| Exercise objective |
Could you copy out every one of the records below, line for line and unchanged?

| Dataset excerpts |

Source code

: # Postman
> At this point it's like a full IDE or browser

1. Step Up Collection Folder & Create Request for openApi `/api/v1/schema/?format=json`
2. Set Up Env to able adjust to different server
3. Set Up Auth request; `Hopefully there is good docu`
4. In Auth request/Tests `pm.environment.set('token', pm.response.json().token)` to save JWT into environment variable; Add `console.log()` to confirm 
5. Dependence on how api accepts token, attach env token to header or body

| Output for this task |
Source code

: # Postman
> At this point it's like a full IDE or browser

1. Step Up Collection Folder & Create Request for openApi `/api/v1/schema/?format=json`
2. Set Up Env to able adjust to different server
3. Set Up Auth request; `Hopefully there is good docu`
4. In Auth request/Tests `pm.environment.set('token', pm.response.json().token)` to save JWT into environment variable; Add `console.log()` to confirm 
5. Dependence on how api accepts token, attach env token to header or body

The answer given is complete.